Open up editor and create a basic set of maps - if you don't have it already.

Update guide using a bit more intuitive map names.

TestLevel would your default Server map, while EntryMap is your default Client map.


Load the EntryMap and open its level blueprint.


Add call to "Open Level" function which will connect your client to the dedicated server on the same machine.


Compile and save the level blueprint.

Finally open up the test level map and just click on the default character that is in the map and just delete it otherwise when you join the server you will end up with duplicated characters.


Open Project Settings, find Maps and Modes section.

  • Set the editor startup map to EntryMap

  • Set the game default map to EntryMap

  • Set the transition map to TransitionMap

  • Set the server default map to TestLevel


Setup packaging settings

Go to "File > Package Project > Packaging Settings...".


Scroll down till you find the section list of maps to include in a packaged build. Click on the + sign to add 3 elements to the array. One for each map you have in the project. Browse to your map folder and add each of your 3 maps to the array.


Now close the settings and package the project for the platform of your choice.


Launching and joining the dedicated server

Copy the server executable

Go to your project folder, then Binaries, Win64, and find the file called "MyGameServer.exe" and right click it and copy it.


Go to your packaged game location. then WindowsNoEditor, then the name of your project, Binaries, Win64, and paste in the MyGameServer.exe.


Create the server shortcut and setup log options

Now take the server file and create a shortcut to it. then rename it to match whatever you called your map inside the project. I called it "testLevel" so my shortcut looks like this.


Right-click this shortcut and go to "Properties".


At the end of the target path simply add -log.


Launch and test the server

Now we are ready to launch the dedicated server and test level. Double click the server shortcut you just modified.

If all goes well you should see a command window open and the server will launch itself.


Here you can see the IP address of the computer hosting the server, you can see the server is listening on port 7777 which is the default unreal port, and it has loaded up the test level map as we set out in our project.

Your server is now running all that's left now is to click the MyGame.exe to join the server.

In the log if all is well you will see that a client requested to join the server and then at the bottom you should see join succeeded: 256. This means the player has successfully joined the dedicated server.


If you were to launch another game instance you would now see another login success and the number would now be 257.

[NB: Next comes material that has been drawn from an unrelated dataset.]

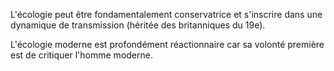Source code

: L'écologie peut être fondamentalement conservatrice et s'inscrire dans une dynamique de transmission (héritée des britanniques du 19e).

L'écologie moderne est profondément réactionnaire car sa volonté première est de critiquer l'homme moderne.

Congratulations! You are now hosting a dedicated server on your own computer and have two players joined that can run around and see each other.


To properly close down the server in the command window press Ctrl+C. Alternatively, you can press the x on the log window or failing that you can Ctrl+Alt+Delete and kill any unreal processes that are running, but the best method is to use Ctrl+C.


Allowing friends to join over internet

The method below is fine for the one-time test, but the server IP address should be never set statically in blueprints. This part of the guide needs to be updated.

If you want to allow friends to join your games etc then simply go back to your project and on the EntryLevel, open the level blueprint and instead of using your local IP address, input your real public IP address.


Remember that when you make changes in the game you need to repackage the game. So once you change the IP address to your real public IP make sure to repackage the game before you send it to your friends.

Once the package is complete then zip up the whole WindowsNoEditor game folder and send it to your friends. Start the server on your end, then get the friends to open the game executable and join your game.

If your friends are unable to join your game it will be because you do not have the ports forwarded and set up properly on your router, and you may need to set up a static IP address.